▸ PASSAGE FOURNI:
═══
Suite et fin de notre reportage sur les retours de Calogéro effectué dans le nouveau Centre des congrés d’Agen.
Après avoir déclaré sa flamme pour les derniers wedges de Clair, Xavier Gendron nous explique pourquoi Midas est resté Midas malgré le passage au numérique, donne la parole à son assistant Romain Dambrine et en profite enfin pour remettre l’église au milieu du village. Amen !!

Midas, ça sonne comme l’analogique, et on n’est pas dépaysé
SLU : Comment te trouves tu avec l’XL8. On t’avait laissé avec deux Paragon !
Xavier Gendron : La technique m’embête au plus haut point. Je m’en sers et apprends à m’en servir parce que c’est indispensable à mon métier, mais ce n’est pas ce qui est fondamental. J’ai une numérique parce que elle était là, et je me suis engagé à ne pas tout changer.
═══
▸ Entrées tirées d'une collection:
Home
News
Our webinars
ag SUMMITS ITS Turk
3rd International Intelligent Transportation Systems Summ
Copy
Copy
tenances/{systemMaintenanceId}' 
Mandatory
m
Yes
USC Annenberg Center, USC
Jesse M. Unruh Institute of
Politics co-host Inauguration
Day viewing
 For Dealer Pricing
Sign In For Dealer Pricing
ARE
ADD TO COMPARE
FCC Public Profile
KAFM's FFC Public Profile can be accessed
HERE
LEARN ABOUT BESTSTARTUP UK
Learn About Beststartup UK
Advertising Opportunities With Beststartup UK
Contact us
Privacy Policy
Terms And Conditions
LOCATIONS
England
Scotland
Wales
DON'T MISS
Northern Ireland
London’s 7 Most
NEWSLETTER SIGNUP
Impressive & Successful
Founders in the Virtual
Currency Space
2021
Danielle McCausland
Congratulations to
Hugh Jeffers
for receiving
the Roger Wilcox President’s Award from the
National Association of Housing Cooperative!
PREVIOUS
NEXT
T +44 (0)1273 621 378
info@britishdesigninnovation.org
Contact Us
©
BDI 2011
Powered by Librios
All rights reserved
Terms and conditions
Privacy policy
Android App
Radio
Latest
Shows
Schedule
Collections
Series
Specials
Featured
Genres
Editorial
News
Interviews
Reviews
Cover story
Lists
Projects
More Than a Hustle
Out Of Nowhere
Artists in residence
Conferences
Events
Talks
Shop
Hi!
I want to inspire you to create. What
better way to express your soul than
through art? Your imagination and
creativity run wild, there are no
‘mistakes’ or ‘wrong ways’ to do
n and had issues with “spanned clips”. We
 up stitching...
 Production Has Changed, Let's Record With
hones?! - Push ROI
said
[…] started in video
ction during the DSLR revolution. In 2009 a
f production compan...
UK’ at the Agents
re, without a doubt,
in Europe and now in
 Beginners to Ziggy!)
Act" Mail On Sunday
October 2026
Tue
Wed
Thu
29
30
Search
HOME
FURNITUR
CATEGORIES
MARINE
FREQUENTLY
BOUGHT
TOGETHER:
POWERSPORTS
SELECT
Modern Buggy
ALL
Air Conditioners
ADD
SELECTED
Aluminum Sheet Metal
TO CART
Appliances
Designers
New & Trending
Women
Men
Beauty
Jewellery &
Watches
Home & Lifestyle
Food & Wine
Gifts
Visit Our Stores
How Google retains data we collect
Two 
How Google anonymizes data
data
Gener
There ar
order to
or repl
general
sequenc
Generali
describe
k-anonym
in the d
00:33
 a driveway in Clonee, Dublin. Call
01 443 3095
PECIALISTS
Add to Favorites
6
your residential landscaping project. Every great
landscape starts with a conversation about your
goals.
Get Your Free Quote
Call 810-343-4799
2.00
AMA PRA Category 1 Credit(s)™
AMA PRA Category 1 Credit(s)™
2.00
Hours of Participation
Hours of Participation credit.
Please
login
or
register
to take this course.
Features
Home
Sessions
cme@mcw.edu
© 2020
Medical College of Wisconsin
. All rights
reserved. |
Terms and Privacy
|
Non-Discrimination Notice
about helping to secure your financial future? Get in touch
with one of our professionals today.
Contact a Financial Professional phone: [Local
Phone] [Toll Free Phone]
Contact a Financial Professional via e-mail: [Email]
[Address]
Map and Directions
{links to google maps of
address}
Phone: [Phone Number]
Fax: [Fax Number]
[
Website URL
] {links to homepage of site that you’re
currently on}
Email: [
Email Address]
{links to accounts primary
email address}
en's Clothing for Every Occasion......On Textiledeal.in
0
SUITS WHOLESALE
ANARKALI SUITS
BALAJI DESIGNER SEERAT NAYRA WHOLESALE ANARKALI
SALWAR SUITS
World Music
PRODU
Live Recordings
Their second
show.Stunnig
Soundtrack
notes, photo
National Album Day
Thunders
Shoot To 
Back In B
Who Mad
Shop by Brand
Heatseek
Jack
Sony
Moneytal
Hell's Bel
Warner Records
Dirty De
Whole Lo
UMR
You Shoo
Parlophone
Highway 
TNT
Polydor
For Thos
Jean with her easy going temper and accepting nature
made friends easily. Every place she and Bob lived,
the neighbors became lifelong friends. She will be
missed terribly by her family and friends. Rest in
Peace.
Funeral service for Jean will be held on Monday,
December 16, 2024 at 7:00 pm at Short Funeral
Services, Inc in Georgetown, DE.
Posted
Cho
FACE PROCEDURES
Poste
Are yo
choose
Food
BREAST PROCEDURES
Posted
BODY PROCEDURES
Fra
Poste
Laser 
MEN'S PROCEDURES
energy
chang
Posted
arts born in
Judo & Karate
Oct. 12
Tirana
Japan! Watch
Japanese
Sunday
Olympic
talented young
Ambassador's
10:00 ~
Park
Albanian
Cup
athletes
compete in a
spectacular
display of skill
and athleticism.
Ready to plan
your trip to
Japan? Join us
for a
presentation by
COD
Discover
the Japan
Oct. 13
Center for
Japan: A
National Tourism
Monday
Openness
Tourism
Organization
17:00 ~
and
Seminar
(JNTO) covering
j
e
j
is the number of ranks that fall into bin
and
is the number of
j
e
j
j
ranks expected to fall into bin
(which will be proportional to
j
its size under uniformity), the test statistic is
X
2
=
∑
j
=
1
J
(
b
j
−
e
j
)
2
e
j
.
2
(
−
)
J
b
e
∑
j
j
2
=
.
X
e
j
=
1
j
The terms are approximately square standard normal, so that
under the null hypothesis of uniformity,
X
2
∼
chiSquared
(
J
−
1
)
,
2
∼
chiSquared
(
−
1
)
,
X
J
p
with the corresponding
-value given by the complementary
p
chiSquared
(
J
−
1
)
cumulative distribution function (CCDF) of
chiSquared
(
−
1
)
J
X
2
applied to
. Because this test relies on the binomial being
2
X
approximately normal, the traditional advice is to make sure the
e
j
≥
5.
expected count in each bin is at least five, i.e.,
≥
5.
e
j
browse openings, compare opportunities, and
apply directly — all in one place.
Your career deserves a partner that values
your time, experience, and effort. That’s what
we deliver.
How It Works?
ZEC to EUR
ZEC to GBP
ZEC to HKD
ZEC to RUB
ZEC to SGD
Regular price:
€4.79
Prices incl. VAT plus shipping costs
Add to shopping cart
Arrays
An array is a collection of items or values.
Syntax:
═══
▸ CONSIGNE DE TRAVAIL 1: Indiquez si chacune des affirmations suivantes concorde avec le passage fourni, en répondant par oui ou par non et en citant les mots décisifs du passage. (a) Le reportage a été réalisé dans le nouveau Centre des congrès d'Agen. (b) Selon Xavier Gendron, la technique est ce qui est fondamental dans son métier. (c) Xavier Gendron s'est engagé à tout changer.
▸ CONSIGNE DE TRAVAIL 2: Restituez sous forme de liste JSON de chaînes, à raison d'une chaîne par ligne et sans les lignes vides, les lignes des entrées qui vont du début des entrées jusqu'à la ligne contenant « Visit Our Stores » incluse.

▸ RÉPONSE RÉDIGÉE 1:
(a) Oui : « effectué dans le nouveau Centre des congrés d’Agen ».
(b) Non : « mais ce n’est pas ce qui est fondamental ».
(c) Non : « je me suis engagé à ne pas tout changer ».

▸ RÉPONSE RÉDIGÉE 2:
[
  "Home",
  "News",
  "Our webinars",
  "ag SUMMITS ITS Turk",
  "3rd International Intelligent Transportation Systems Summ",
  "Copy",
  "Copy",
  "tenances/{systemMaintenanceId}' ",
  "Mandatory",
  "m",
  "Yes",
  "USC Annenberg Center, USC",
  "Jesse M. Unruh Institute of",
  "Politics co-host Inauguration",
  "Day viewing",
  " For Dealer Pricing",
  "Sign In For Dealer Pricing",
  "ARE",
  "ADD TO COMPARE",
  "FCC Public Profile",
  "KAFM's FFC Public Profile can be accessed",
  "HERE",
  "LEARN ABOUT BESTSTARTUP UK",
  "Learn About Beststartup UK",
  "Advertising Opportunities With Beststartup UK",
  "Contact us",
  "Privacy Policy",
  "Terms And Conditions",
  "LOCATIONS",
  "England",
  "Scotland",
  "Wales",
  "DON'T MISS",
  "Northern Ireland",
  "London’s 7 Most",
  "NEWSLETTER SIGNUP",
  "Impressive & Successful",
  "Founders in the Virtual",
  "Currency Space",
  "2021",
  "Danielle McCausland",
  "Congratulations to",
  "Hugh Jeffers",
  "for receiving",
  "the Roger Wilcox President’s Award from the",
  "National Association of Housing Cooperative!",
  "PREVIOUS",
  "NEXT",
  "T +44 (0)1273 621 378",
  "info@britishdesigninnovation.org",
  "Contact Us",
  "©",
  "BDI 2011",
  "Powered by Librios",
  "All rights reserved",
  "Terms and conditions",
  "Privacy policy",
  "Android App",
  "Radio",
  "Latest",
  "Shows",
  "Schedule",
  "Collections",
  "Series",
  "Specials",
  "Featured",
  "Genres",
  "Editorial",
  "News",
  "Interviews",
  "Reviews",
  "Cover story",
  "Lists",
  "Projects",
  "More Than a Hustle",
  "Out Of Nowhere",
  "Artists in residence",
  "Conferences",
  "Events",
  "Talks",
  "Shop",
  "Hi!",
  "I want to inspire you to create. What",
  "better way to express your soul than",
  "through art? Your imagination and",
  "creativity run wild, there are no",
  "‘mistakes’ or ‘wrong ways’ to do",
  "n and had issues with “spanned clips”. We",
  " up stitching...",
  " Production Has Changed, Let's Record With",
  "hones?! - Push ROI",
  "said",
  "[…] started in video",
  "ction during the DSLR revolution. In 2009 a",
  "f production compan...",
  "UK’ at the Agents",
  "re, without a doubt,",
  "in Europe and now in",
  " Beginners to Ziggy!)",
  "Act\" Mail On Sunday",
  "October 2026",
  "Tue",
  "Wed",
  "Thu",
  "29",
  "30",
  "Search",
  "HOME",
  "FURNITUR",
  "CATEGORIES",
  "MARINE",
  "FREQUENTLY",
  "BOUGHT",
  "TOGETHER:",
  "POWERSPORTS",
  "SELECT",
  "Modern Buggy",
  "ALL",
  "Air Conditioners",
  "ADD",
  "SELECTED",
  "Aluminum Sheet Metal",
  "TO CART",
  "Appliances",
  "Designers",
  "New & Trending",
  "Women",
  "Men",
  "Beauty",
  "Jewellery &",
  "Watches",
  "Home & Lifestyle",
  "Food & Wine",
  "Gifts",
  "Visit Our Stores"
]